Second national award shortlist recognises successful partnership addressing the NHS priority of reducing surgical site infections and antimicrobial resistance.

Ondine Biomedical Inc and Mid Yorkshire Teaching NHS Trust (Mid Yorks) are finalists for the ‘Partnership Working to Address National Healthcare Priorities (Local Projects)’ category at the prestigious 2026 Excellence in Healthcare Partnership (EHP) Awards.

This shortlisting recognises the successful collaboration between Ondine and Mid Yorks to address one of the NHS’s most pressing challenges: reducing surgical site infections (SSIs) while limiting reliance on antibiotics. It follows the Trust’s introduction of Ondine’s Steriwave® nasal photodisinfection technology into orthopaedic surgery pathways at its Pontefract and Pinderfields hospitals.

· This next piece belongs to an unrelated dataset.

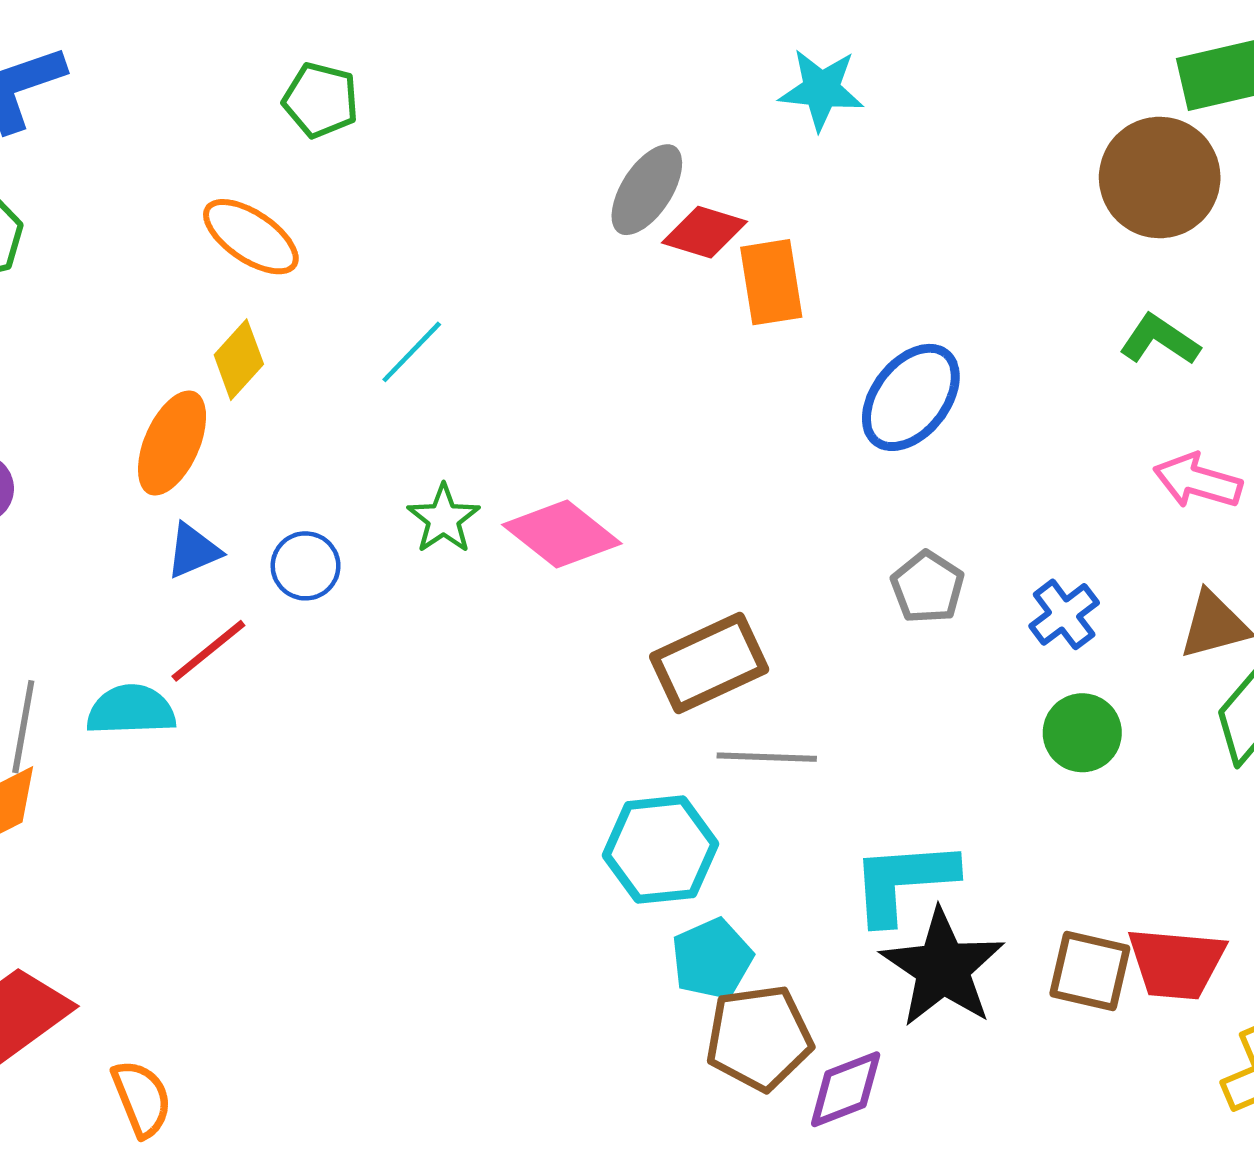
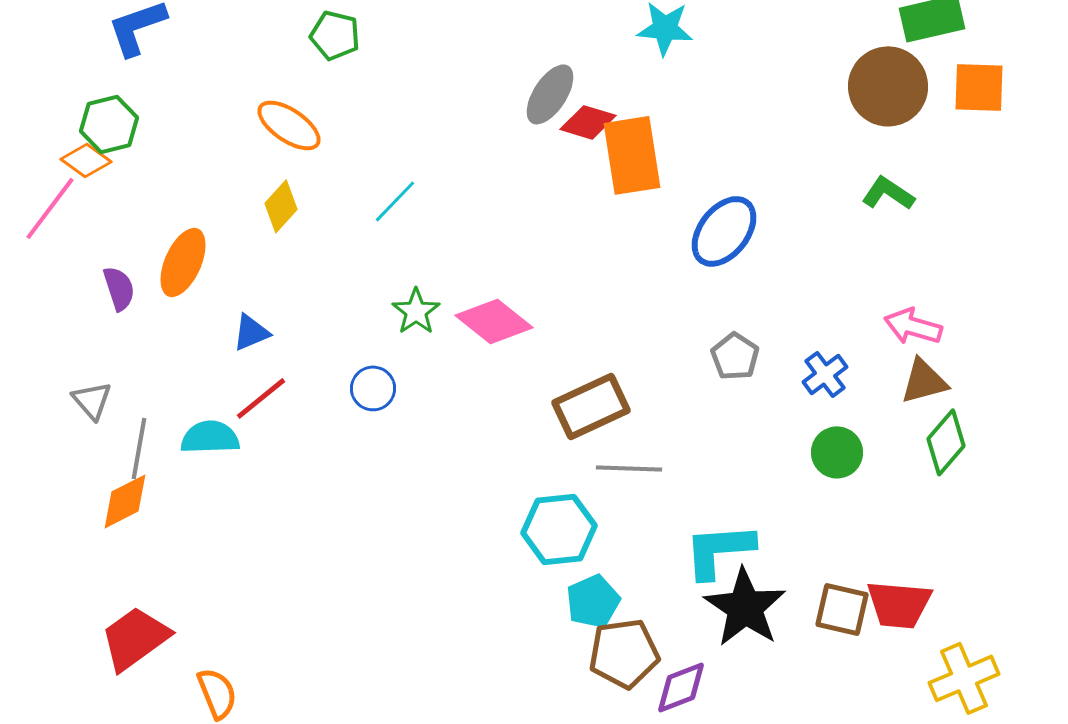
orange rectangle: (771, 282) -> (632, 155), size x1.4
orange ellipse: (172, 443) -> (183, 262), moved
pink arrow: (1198, 481) -> (913, 326), moved
blue circle: (306, 566) -> (373, 388), moved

This is the partnership’s second recent selection for a national awards shortlist, underscoring nasal photodisinfection as an important infection-prevention and cost-saving approach for the NHS which can help address wait lists, currently exceeding six million patients. This recognition comes on the heels of being named a finalist for the HSJ Partnership Award in the category of ‘Most Impactful Use of Technology on Clinical Practice’.  

Implemented for patients undergoing hip and knee replacement surgery at Mid Yorks’ Pontefract and Pinderfields hospitals, the Steriwave intervention was associated with a 71% reduction in post-surgical infections in hip surgery over six months, with no SSIs observed in knee surgery during the evaluation period. In addition to improving patient outcomes, the initiative delivered meaningful cost savings by reducing avoidable complications and associated hospital resource use.

The EHP Awards specifically celebrate collaborations that align with national healthcare priorities, including patient safety, antimicrobial stewardship and system efficiency. The Ondine–Mid Yorks partnership demonstrates how clinically integrated innovation can deliver measurable benefits at a local level while supporting broader NHS goals.

Since the initial pilot, Steriwave is now being used or evaluated by several major hospitals across England in a range of surgical specialties, as well as in intensive care, where immunocompromised patients are particularly vulnerable to infection. Adoption has been driven in part by growing concern over mupirocin resistance and poor patient compliance, which limit the effectiveness of antibiotic-based nasal decolonisation.

Unlike antibiotics, photodisinfection rapidly destroys bacteria, viruses and fungi without generating resistance, offering an effective, non-antibiotic approach to infection prevention.

Carolyn Cross, CEO of Ondine, commented:

“This second recent shortlisting for a national award serves as a powerful endorsement, highlighting the recognition of tangible solutions for reducing surgical site infections. It clearly demonstrates what is possible when NHS clinicians and industry partners collaborate to bring innovative approaches to the real-world challenges facing our overstretched healthcare system. Preventing surgical site infections is absolutely vital—not only for patient safety, but also for driving hospital efficiency and supporting antimicrobial stewardship.”

Dr Stuart Bond, Consultant Antimicrobial Pharmacist and Director of Innovation at Mid Yorkshire Teaching NHS Trust, added:

“Being shortlisted again reflects both the strength of this collaboration and the value of introducing new approaches that genuinely improve patient care. Patient safety is at the heart of everything we do, and we are proud to be recognised again at a national level for the introduction of photodisinfection.”